> EXERCISE DETAILS
Filter the listing down to the lines containing the word "feDisplacementMap".

======

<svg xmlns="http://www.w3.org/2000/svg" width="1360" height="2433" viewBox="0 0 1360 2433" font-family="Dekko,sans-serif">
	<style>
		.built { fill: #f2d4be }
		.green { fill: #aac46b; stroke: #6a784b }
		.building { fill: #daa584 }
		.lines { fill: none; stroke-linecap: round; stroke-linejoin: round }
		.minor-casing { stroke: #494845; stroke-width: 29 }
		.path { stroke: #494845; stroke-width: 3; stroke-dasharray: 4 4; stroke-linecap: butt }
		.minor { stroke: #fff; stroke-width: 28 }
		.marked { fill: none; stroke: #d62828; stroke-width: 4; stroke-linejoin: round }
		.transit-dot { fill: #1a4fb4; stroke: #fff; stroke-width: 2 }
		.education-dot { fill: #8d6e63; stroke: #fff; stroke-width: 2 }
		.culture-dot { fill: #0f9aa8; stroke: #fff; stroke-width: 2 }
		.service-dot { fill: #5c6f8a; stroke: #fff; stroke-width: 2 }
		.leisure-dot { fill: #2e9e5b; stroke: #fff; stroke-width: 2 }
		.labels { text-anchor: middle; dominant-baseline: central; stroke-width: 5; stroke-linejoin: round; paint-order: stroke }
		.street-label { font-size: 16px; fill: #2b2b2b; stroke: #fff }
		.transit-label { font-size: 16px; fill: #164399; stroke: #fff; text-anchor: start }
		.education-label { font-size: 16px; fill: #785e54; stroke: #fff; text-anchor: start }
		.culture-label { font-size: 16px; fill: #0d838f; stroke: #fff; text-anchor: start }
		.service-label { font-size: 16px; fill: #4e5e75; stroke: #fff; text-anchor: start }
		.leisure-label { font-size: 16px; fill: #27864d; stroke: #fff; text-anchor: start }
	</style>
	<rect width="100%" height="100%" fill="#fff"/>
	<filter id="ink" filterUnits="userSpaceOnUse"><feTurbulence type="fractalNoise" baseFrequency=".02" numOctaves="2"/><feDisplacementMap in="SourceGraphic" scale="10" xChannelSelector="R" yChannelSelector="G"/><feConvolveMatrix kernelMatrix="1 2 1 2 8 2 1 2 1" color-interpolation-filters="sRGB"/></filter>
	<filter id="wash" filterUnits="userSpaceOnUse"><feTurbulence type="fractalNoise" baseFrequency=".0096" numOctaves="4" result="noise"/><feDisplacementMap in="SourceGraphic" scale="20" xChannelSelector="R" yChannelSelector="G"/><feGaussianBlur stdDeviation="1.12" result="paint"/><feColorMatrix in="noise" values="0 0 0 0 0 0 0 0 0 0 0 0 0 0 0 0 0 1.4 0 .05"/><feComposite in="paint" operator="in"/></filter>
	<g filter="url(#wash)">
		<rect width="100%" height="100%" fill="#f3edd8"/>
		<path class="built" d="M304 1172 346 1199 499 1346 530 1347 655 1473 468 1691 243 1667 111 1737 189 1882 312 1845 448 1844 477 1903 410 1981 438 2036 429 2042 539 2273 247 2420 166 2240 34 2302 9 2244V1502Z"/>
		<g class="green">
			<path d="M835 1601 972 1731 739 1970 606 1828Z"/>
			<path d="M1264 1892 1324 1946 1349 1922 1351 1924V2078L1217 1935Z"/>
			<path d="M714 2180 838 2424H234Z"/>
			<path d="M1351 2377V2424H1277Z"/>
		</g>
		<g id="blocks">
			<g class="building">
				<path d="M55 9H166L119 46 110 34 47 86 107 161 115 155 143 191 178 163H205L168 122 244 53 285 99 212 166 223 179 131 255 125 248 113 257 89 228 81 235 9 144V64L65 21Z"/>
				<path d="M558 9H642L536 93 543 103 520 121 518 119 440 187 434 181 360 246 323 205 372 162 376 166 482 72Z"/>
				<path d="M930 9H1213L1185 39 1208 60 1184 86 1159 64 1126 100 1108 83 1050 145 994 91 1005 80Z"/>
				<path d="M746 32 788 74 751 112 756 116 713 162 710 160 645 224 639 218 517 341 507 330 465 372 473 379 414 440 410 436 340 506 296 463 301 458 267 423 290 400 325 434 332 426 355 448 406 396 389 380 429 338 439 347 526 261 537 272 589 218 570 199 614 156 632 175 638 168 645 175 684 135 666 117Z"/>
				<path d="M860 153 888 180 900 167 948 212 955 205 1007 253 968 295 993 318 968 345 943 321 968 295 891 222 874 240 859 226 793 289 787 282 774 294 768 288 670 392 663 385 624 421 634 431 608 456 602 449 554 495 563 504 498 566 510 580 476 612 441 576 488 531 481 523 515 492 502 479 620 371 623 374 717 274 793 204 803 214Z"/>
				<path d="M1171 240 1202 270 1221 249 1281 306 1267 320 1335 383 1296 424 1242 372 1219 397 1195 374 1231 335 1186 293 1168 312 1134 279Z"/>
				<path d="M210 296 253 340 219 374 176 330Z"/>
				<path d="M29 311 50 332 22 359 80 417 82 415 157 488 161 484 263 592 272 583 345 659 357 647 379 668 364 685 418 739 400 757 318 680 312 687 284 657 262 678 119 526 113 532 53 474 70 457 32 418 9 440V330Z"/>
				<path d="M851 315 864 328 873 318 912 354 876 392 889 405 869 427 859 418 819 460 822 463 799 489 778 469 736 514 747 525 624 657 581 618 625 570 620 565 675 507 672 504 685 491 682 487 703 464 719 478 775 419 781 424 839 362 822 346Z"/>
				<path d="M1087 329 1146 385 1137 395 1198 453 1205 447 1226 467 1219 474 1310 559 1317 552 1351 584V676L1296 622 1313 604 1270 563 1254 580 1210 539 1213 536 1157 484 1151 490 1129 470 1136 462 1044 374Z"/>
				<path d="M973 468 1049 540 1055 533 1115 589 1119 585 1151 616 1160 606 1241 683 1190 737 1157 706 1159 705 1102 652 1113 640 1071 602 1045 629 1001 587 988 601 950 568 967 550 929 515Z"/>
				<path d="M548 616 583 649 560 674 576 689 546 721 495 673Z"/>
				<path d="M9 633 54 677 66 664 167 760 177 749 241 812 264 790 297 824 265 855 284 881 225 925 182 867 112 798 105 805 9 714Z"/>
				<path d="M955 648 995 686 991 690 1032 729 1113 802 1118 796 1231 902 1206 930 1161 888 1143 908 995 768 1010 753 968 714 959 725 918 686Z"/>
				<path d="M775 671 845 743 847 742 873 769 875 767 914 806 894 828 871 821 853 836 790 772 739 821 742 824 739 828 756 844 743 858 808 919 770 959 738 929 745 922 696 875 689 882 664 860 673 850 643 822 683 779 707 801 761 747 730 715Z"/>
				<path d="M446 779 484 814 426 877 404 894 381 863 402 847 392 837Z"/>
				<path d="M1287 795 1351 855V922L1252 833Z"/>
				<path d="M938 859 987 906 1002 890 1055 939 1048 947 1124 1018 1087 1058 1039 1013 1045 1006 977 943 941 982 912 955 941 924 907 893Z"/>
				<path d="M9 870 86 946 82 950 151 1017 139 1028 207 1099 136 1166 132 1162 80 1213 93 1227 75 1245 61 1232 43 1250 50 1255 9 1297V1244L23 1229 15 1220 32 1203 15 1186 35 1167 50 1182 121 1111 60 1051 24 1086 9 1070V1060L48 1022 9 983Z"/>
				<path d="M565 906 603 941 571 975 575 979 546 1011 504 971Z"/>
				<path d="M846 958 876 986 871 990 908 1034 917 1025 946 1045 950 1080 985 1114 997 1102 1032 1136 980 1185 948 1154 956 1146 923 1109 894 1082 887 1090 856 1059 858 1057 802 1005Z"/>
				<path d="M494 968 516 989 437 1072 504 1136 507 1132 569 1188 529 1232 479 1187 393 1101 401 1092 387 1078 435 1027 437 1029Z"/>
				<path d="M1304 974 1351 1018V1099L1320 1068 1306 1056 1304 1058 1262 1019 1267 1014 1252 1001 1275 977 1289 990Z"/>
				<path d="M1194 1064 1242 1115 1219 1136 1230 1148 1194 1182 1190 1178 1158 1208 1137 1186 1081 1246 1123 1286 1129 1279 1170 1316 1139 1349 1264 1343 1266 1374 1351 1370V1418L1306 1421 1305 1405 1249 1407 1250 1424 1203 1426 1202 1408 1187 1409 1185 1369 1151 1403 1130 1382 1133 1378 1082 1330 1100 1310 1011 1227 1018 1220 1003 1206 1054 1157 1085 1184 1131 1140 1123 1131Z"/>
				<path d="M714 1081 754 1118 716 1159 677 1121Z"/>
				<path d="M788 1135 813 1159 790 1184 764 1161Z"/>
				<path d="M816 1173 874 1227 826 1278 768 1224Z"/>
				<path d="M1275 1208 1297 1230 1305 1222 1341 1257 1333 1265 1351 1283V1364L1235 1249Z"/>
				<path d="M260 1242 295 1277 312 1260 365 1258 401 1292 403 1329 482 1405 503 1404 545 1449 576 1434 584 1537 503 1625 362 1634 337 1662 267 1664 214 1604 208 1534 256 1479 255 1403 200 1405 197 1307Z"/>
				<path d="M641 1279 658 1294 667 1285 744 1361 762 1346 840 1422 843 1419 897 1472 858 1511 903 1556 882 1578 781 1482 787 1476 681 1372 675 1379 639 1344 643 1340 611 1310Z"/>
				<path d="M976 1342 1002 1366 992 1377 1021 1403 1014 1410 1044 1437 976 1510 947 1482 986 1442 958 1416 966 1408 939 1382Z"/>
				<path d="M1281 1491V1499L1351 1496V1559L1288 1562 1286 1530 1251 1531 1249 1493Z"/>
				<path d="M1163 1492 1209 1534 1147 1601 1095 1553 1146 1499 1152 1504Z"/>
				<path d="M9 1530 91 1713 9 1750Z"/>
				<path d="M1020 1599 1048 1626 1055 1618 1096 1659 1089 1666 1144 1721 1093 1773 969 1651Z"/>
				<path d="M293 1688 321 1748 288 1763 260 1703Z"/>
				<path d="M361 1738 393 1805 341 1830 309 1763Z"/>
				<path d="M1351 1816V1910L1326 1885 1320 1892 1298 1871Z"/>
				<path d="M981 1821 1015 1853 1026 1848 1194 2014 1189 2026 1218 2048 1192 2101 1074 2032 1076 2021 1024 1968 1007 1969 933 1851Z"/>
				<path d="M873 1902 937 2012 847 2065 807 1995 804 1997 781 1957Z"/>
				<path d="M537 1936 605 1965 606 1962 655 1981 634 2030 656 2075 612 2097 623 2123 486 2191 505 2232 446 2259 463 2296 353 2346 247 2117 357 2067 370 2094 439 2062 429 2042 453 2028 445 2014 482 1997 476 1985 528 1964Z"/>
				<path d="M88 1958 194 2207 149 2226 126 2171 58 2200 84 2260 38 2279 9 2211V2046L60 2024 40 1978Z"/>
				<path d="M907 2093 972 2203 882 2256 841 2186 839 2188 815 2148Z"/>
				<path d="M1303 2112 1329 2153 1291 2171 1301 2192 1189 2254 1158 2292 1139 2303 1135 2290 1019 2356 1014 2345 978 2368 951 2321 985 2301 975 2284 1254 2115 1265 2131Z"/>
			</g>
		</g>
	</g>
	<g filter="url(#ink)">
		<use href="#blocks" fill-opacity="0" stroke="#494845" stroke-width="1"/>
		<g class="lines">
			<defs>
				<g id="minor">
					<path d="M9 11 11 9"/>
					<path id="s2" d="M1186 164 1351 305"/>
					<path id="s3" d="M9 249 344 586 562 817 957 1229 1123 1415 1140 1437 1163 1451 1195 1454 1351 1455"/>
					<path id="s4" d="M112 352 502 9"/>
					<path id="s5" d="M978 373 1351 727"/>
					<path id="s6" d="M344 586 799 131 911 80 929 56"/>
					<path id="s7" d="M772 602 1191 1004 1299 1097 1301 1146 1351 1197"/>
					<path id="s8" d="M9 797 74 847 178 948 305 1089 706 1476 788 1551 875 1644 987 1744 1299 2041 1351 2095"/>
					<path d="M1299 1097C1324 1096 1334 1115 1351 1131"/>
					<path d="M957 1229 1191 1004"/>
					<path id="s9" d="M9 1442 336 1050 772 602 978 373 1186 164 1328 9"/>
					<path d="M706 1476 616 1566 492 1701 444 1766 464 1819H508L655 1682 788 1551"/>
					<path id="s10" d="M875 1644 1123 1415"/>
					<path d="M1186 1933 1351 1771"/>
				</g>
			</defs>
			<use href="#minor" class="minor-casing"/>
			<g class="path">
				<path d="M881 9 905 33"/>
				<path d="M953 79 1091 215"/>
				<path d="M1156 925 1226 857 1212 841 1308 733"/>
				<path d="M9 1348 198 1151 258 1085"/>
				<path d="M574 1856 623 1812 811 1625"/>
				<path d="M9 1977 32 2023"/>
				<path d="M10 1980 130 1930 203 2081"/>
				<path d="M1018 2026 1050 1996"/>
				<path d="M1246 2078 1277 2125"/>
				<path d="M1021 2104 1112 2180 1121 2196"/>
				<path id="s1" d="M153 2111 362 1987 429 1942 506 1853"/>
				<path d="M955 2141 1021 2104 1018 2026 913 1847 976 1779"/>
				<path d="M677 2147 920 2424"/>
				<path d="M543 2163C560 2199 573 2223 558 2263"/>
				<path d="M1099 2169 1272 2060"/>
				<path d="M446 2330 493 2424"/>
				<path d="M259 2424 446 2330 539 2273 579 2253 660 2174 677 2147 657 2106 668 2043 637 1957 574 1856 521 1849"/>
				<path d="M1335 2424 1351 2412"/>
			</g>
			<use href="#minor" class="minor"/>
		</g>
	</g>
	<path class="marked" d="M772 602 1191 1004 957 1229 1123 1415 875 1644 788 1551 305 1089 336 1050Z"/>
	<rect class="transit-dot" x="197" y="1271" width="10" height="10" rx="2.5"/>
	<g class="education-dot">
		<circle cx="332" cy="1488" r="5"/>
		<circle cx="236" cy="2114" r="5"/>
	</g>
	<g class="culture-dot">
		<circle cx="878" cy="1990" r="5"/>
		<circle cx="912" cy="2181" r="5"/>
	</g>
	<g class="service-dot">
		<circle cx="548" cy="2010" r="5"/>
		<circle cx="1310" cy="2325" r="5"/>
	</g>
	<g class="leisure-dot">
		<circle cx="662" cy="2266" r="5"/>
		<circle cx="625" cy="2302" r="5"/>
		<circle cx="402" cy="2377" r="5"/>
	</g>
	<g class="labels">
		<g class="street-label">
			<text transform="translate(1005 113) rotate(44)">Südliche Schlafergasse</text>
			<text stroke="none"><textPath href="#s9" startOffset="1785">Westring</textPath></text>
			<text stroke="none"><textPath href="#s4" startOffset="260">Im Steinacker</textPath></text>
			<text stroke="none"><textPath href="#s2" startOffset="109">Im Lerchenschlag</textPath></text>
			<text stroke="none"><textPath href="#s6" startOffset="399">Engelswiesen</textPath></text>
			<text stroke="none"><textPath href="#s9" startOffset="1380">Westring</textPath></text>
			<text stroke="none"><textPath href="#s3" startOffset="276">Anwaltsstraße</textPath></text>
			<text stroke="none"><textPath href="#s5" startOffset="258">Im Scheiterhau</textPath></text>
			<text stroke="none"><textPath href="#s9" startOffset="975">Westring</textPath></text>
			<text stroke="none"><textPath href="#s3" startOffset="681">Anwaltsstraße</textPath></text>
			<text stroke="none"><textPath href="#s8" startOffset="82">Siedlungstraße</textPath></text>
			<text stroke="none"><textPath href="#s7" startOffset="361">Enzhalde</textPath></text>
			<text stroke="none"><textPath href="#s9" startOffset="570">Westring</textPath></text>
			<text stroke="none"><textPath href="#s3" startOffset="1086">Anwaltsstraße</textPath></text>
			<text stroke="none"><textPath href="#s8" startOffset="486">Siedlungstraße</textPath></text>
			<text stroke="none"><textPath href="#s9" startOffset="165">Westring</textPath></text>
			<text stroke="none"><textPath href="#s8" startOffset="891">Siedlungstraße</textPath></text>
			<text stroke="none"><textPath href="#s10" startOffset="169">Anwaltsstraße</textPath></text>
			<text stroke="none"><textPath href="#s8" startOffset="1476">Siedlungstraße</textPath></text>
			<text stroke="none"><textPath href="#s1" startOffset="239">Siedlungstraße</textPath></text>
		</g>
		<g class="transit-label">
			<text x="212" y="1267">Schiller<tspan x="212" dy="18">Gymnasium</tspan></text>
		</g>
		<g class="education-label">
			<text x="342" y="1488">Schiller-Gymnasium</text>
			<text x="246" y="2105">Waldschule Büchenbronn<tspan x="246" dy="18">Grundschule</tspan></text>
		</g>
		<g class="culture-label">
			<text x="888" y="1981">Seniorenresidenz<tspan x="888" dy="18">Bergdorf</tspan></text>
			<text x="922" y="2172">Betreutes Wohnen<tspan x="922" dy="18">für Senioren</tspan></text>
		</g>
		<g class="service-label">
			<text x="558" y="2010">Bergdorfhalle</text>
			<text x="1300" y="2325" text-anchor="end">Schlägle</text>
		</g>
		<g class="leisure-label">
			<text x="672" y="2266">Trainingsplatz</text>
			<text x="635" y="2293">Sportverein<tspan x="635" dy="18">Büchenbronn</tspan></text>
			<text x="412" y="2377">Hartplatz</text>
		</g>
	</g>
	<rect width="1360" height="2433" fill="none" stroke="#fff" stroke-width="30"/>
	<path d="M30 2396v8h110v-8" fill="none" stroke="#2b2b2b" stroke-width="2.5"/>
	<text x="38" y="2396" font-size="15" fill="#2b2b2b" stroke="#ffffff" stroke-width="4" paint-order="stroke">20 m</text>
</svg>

======

> REPLY TO THE EXERCISE
	<filter id="ink" filterUnits="userSpaceOnUse"><feTurbulence type="fractalNoise" baseFrequency=".02" numOctaves="2"/><feDisplacementMap in="SourceGraphic" scale="10" xChannelSelector="R" yChannelSelector="G"/><feConvolveMatrix kernelMatrix="1 2 1 2 8 2 1 2 1" color-interpolation-filters="sRGB"/></filter>
	<filter id="wash" filterUnits="userSpaceOnUse"><feTurbulence type="fractalNoise" baseFrequency=".0096" numOctaves="4" result="noise"/><feDisplacementMap in="SourceGraphic" scale="20" xChannelSelector="R" yChannelSelector="G"/><feGaussianBlur stdDeviation="1.12" result="paint"/><feColorMatrix in="noise" values="0 0 0 0 0 0 0 0 0 0 0 0 0 0 0 0 0 1.4 0 .05"/><feComposite in="paint" operator="in"/></filter>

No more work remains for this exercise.